Peoples, I gots that tingle with the impermeable smile. The corny smile that I repeat in text, that gets returned. That, “Me, too!” That sappiness that you want to bottle up and savor for eternity, for when the shit (and the butterscotch-morsel cookie) starts to crumble. I am smiling. I am singing while driving to-and-from the office (including head bounces and driver-seat dancing much to the chagrin of my Carnegie Avenue commuters). Talking to old ladies in grocery stores about cans of pumpkin. Saying “Hi!” to strangers in hallways and crosswalks. I’m acting all goofy. I’m in the moment of 40-minute phone conversations. I’m also acting a good mood at work that the guys think I’m getting laid (heh).
Wow. I feel fucking fantastic.
So, without further ado, let’s smile, shall we?
I randomly smelled hot chocolate in my office this afternoon. And through the luxury of modern eateries (aka: Subway), I regularly smell baking bread through the HVAC — NOT hot chocolate. Regardless, I bundled up to get out of the office for a second (enjoying every piece of horizontal snow to hit my face) and walk down to the newly-renovated Starbucks in Cedar Hill. Nicely done, by the way…
I ordered my drink, but realized I might need a bit of an afternoon pick-me-up, so I asked for a quarter-filled regular coffee in that same cup. (Sounds weird, right? No, it’s actually a good way to balance out the gross chocolate that Starbucks serves). But I digress…
As I sipped a bit on my walk back up to my office, I realized how long it had been since I ordered my cocoa in this manner. Then, it all struck me: I suddenly thought about L, of all people! I got this big chocolate idea from L while we dated (ironic because we dated during baseball season). I received a flashback of his facial expression all cute-and-geeked about the barista getting it right and “YOU HAVE GOT TO TRY THIS! (in the sexiest Boston accent I can remember). To summon someone as such in the middle of a sip of warm goodness was strange. ed: I suck. This sentence has WAY too much alliteration, yet I cannot thesaurasus-ize any better options. Harumph. Smells remind us of the cologne of ex-boyfriends in passing or flipping (and drooling) through men’s magazines (Mmmm… Jean-Paul Gauthier still makes me quiver). A glimpse of an old car makes us laugh about our “first time” (certainly not mine). Certain songs reflect the awkwardness of junior high school when we tried to slow dance to Mr. Big (Oooh, Greg Orosz… *sigh*).

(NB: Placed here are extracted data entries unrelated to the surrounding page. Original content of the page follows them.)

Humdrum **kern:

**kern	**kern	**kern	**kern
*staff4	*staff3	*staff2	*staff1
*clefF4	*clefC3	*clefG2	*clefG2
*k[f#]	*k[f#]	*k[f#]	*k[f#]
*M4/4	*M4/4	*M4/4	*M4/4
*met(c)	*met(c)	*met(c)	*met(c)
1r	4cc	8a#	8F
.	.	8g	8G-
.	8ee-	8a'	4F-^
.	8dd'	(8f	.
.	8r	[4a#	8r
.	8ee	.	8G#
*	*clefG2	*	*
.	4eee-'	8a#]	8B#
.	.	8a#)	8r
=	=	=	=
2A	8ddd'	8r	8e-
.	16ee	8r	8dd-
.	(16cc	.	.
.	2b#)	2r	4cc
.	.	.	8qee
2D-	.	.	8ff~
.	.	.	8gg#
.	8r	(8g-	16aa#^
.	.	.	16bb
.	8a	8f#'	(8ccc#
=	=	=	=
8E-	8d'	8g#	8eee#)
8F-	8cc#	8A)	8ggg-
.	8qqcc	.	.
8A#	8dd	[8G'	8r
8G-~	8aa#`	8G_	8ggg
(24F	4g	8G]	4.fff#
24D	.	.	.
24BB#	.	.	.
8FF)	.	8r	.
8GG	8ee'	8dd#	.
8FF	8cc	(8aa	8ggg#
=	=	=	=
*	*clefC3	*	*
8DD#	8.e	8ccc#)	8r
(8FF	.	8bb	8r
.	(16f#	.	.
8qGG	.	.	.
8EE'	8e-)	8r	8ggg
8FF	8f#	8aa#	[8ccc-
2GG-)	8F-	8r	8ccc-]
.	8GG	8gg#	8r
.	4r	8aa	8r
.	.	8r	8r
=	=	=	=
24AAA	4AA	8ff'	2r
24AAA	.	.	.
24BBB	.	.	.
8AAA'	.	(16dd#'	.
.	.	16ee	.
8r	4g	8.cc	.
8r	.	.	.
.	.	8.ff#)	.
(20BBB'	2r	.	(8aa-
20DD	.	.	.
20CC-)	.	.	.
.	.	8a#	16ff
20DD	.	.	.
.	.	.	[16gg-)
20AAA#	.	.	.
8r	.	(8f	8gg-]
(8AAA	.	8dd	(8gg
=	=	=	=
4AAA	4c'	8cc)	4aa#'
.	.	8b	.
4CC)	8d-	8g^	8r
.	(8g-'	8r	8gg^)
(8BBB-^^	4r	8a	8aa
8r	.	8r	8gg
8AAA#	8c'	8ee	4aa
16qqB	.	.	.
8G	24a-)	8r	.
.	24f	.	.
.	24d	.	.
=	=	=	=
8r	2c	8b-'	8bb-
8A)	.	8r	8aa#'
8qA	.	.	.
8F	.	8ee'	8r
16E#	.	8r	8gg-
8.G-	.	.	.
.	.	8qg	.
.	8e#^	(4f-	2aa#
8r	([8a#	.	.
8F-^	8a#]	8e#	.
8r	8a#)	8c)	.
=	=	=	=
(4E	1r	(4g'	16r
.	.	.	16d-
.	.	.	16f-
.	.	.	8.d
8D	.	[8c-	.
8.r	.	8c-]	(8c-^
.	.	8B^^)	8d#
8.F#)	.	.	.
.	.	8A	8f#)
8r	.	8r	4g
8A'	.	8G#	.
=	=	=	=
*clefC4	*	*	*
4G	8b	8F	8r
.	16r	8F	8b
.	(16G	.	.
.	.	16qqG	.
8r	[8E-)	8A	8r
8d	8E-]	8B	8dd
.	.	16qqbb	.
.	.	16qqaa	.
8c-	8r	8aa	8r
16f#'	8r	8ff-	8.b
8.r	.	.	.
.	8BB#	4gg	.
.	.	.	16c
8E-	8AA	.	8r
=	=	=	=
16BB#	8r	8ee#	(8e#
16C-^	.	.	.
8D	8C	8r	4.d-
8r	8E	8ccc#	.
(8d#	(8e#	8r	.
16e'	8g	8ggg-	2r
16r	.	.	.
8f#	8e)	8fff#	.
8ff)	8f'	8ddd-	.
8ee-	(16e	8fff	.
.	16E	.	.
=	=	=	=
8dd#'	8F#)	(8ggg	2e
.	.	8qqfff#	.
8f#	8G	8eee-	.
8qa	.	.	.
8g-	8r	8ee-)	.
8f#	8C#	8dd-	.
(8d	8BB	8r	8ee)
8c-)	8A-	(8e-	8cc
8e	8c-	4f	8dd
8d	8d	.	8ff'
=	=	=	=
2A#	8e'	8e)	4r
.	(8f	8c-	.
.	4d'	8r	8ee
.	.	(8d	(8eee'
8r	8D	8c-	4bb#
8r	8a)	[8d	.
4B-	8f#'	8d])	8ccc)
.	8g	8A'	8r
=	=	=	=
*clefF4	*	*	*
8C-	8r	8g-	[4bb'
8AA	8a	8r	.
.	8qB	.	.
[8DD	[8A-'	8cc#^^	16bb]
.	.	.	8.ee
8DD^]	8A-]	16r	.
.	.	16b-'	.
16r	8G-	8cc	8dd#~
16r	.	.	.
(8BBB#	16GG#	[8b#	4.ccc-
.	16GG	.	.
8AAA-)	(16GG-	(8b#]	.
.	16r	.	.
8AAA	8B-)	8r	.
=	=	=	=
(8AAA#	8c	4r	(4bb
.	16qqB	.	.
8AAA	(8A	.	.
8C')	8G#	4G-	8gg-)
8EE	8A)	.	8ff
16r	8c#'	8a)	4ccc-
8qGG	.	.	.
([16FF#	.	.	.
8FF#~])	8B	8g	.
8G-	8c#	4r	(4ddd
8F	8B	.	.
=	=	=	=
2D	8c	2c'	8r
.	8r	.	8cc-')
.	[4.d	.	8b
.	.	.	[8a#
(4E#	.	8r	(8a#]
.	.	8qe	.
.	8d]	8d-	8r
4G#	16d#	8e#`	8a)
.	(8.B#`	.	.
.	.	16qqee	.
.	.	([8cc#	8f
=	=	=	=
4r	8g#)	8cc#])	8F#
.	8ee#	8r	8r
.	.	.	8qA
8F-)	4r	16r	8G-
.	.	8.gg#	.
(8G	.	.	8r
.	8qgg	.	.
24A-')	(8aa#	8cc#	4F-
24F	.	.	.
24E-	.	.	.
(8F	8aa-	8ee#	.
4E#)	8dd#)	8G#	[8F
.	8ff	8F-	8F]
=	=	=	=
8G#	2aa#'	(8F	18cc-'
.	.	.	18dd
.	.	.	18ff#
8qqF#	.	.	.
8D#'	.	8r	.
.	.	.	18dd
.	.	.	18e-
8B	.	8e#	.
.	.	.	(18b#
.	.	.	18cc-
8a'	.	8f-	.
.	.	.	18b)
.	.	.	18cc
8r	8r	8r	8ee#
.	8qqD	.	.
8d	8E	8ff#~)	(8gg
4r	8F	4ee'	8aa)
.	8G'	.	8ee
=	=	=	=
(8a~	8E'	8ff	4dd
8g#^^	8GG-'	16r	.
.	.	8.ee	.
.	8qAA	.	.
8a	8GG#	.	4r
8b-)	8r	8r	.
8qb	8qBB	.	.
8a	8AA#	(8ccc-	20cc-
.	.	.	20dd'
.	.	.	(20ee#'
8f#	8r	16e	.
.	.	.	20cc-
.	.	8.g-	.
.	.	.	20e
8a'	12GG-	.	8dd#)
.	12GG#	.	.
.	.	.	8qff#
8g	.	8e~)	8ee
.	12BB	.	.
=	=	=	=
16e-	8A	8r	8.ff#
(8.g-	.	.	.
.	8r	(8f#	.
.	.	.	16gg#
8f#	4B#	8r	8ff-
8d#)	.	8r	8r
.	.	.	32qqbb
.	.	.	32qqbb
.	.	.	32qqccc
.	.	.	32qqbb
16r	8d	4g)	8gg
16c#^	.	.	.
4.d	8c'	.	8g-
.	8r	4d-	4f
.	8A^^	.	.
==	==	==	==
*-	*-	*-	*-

I haven’t thought about L in a while — he, being married and all now — but he made me smile regardless. No more anger or anything sinister. I suppose there have been others more deserving in the interim to replace. And yes, I’ll cop to a fucked-up drunken night of tearing through my file cabinet to find an old at&t bill with his number in a detailed statement just to say, “Randomly thought about you tonight.” Yeah, it may or may not have been last year… just saying, crazy drunken Bandwagoners.
Then I thought how that might occur to someone else remembering you. I have had completely random memories pop up in the middle of nowhere about some guy that had a crush on me in eighth grade after recognizing me in the audience of a local drama production. Or this chick Suzy Peeler who was my BFF in Girl Scouts summer camp who was over-taken by demons of the underworld when we performed “People dying, Children crying… concentrate” on her. For srsly.

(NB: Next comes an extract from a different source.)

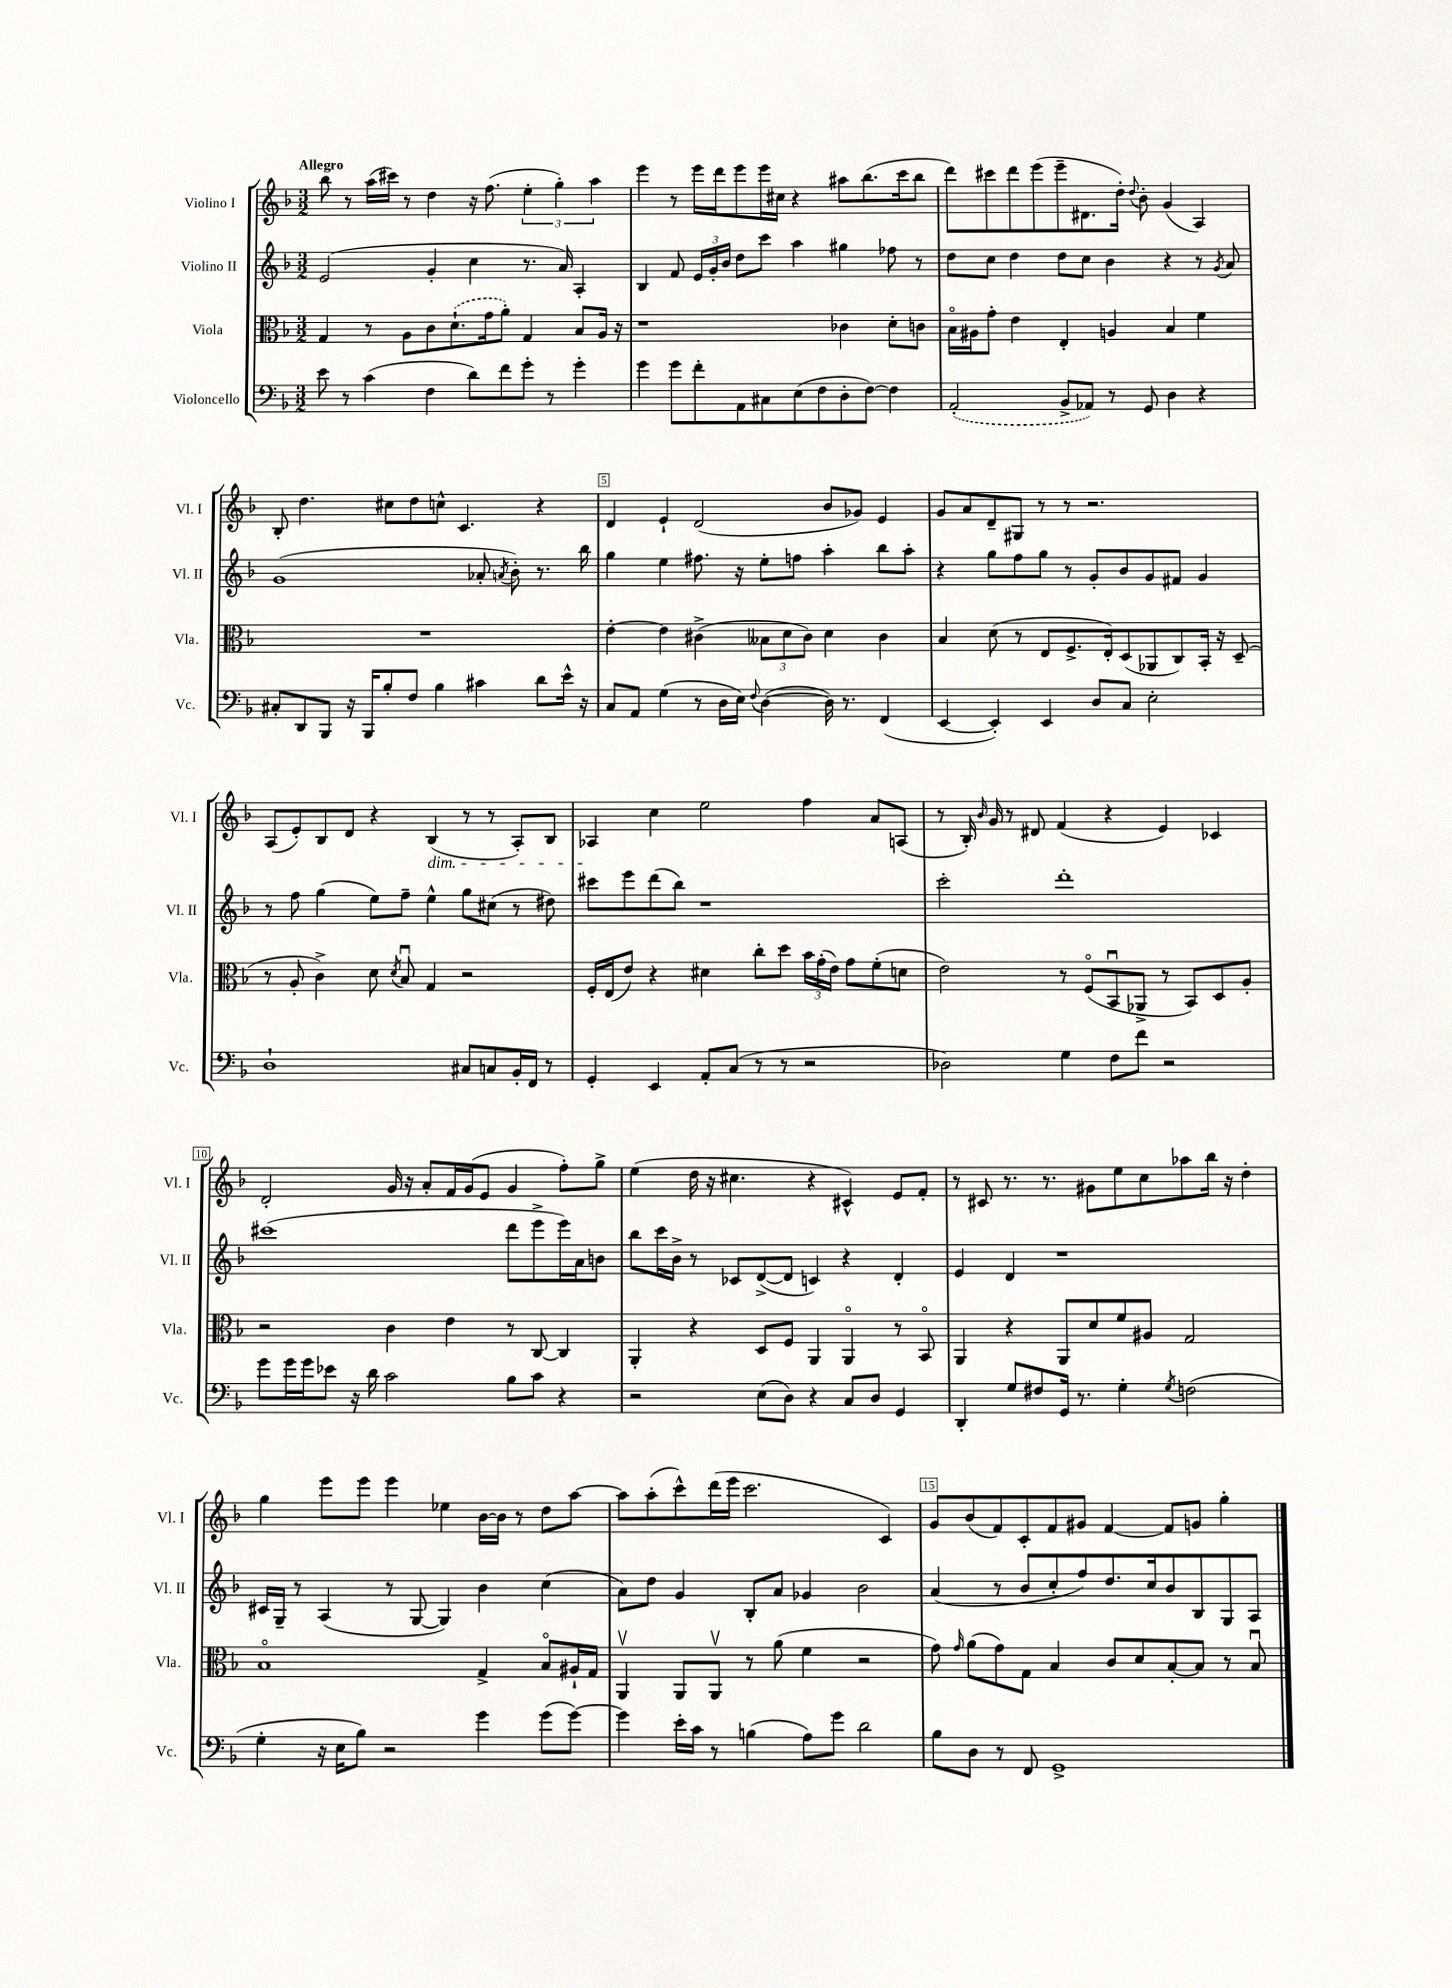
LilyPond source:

What other people have I had such an effect in their own memory, that they would conjure a tiny blip about me… and smile (I hope)?
Have you had a random memory about an ex: friend, lover, father, dog… Giant Eagle cashier?
I believe how you determine your resulting feeling about past relationships is in direct accordance to your current relationship status: if you’re happy with someone new, you rarely give two craps about someone that fucked you over — you’ll smile. Reminisce. Maybe e-mail him and say “Thank you for making me a better girlfriend.” But if you’re miserable (and alone)? Then, well, you want to cut balls off every man within 20 yards and a free drink.
I’m currently in that particular dating position where I am really (really!) happy, but I’m trying not to be all happy because you know, you have to play cat-and-mouse for a while longer while staying aloof and attempting to be interesting and sexy but flirty but not slutty and not complaining too much but feigning excitement over a paycheck and lack of budgeting but that makes you awesome and independent regardless and and and why do I keep having dreams about him naked… God, I need a drink.
I’m already deflecting all the questions from my family that have already met him (yes, I know, a small gathering of my family has already been introduced… what?!) and those that wonder if they will on Thanksgiving (sadly, no). And of course, I’m feeling my usual insecurities that go along with that — not tooooo much information, save for the fact of looking like an ass (again) in front of family, which they seemingly thrive on. Self-deprecation at its best in this space of the net.
But I’m in a good head game place, and it seems that he’s equally as eager to putting up with my bullshit lovin’ it, so we’ll just proceed with that nightmare happy place.
But for the record, I have smiled non-stop for at least a week without the aid of Xanax or Viva Viagra. And that, my friends, is huge — regardless of what the condom wrapper says.